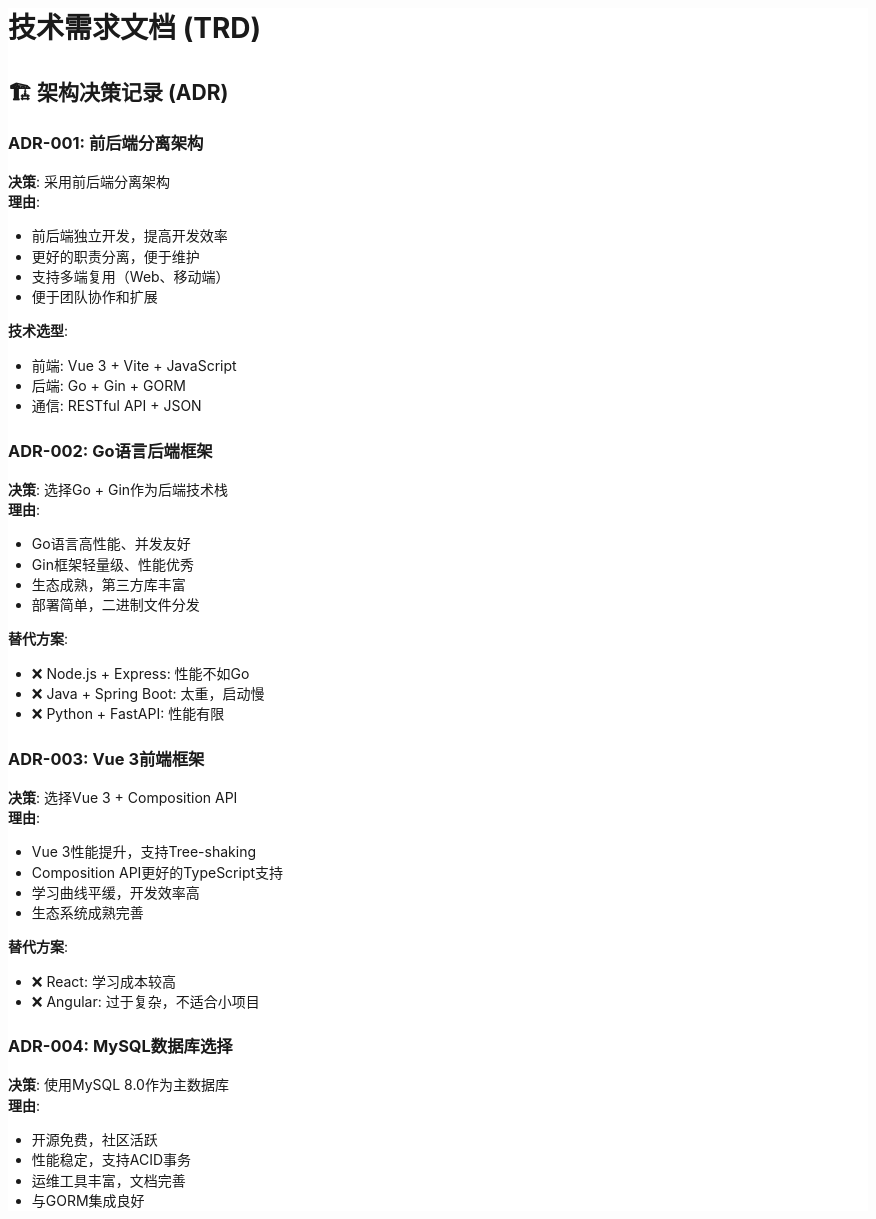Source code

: # 技术需求文档 (TRD)

## 🏗️ 架构决策记录 (ADR)

### ADR-001: 前后端分离架构
**决策**: 采用前后端分离架构  
**理由**: 
- 前后端独立开发，提高开发效率
- 更好的职责分离，便于维护
- 支持多端复用（Web、移动端）
- 便于团队协作和扩展

**技术选型**:
- 前端: Vue 3 + Vite + JavaScript
- 后端: Go + Gin + GORM
- 通信: RESTful API + JSON

### ADR-002: Go语言后端框架
**决策**: 选择Go + Gin作为后端技术栈  
**理由**:
- Go语言高性能、并发友好
- Gin框架轻量级、性能优秀
- 生态成熟，第三方库丰富
- 部署简单，二进制文件分发

**替代方案**:
- ❌ Node.js + Express: 性能不如Go
- ❌ Java + Spring Boot: 太重，启动慢
- ❌ Python + FastAPI: 性能有限

### ADR-003: Vue 3前端框架
**决策**: 选择Vue 3 + Composition API  
**理由**:
- Vue 3性能提升，支持Tree-shaking
- Composition API更好的TypeScript支持
- 学习曲线平缓，开发效率高
- 生态系统成熟完善

**替代方案**:
- ❌ React: 学习成本较高
- ❌ Angular: 过于复杂，不适合小项目

### ADR-004: MySQL数据库选择
**决策**: 使用MySQL 8.0作为主数据库  
**理由**:
- 开源免费，社区活跃
- 性能稳定，支持ACID事务
- 运维工具丰富，文档完善
- 与GORM集成良好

——————

• **How to complete this task**
Can you reproduce every line of the records above verbatim, with the pictures left out?

• **Written response**
Source code

: # 技术需求文档 (TRD)

## 🏗️ 架构决策记录 (ADR)

### ADR-001: 前后端分离架构
**决策**: 采用前后端分离架构  
**理由**: 
- 前后端独立开发，提高开发效率
- 更好的职责分离，便于维护
- 支持多端复用（Web、移动端）
- 便于团队协作和扩展

**技术选型**:
- 前端: Vue 3 + Vite + JavaScript
- 后端: Go + Gin + GORM
- 通信: RESTful API + JSON

### ADR-002: Go语言后端框架
**决策**: 选择Go + Gin作为后端技术栈  
**理由**:
- Go语言高性能、并发友好
- Gin框架轻量级、性能优秀
- 生态成熟，第三方库丰富
- 部署简单，二进制文件分发

**替代方案**:
- ❌ Node.js + Express: 性能不如Go
- ❌ Java + Spring Boot: 太重，启动慢
- ❌ Python + FastAPI: 性能有限

### ADR-003: Vue 3前端框架
**决策**: 选择Vue 3 + Composition API  
**理由**:
- Vue 3性能提升，支持Tree-shaking
- Composition API更好的TypeScript支持
- 学习曲线平缓，开发效率高
- 生态系统成熟完善

**替代方案**:
- ❌ React: 学习成本较高
- ❌ Angular: 过于复杂，不适合小项目

### ADR-004: MySQL数据库选择
**决策**: 使用MySQL 8.0作为主数据库  
**理由**:
- 开源免费，社区活跃
- 性能稳定，支持ACID事务
- 运维工具丰富，文档完善
- 与GORM集成良好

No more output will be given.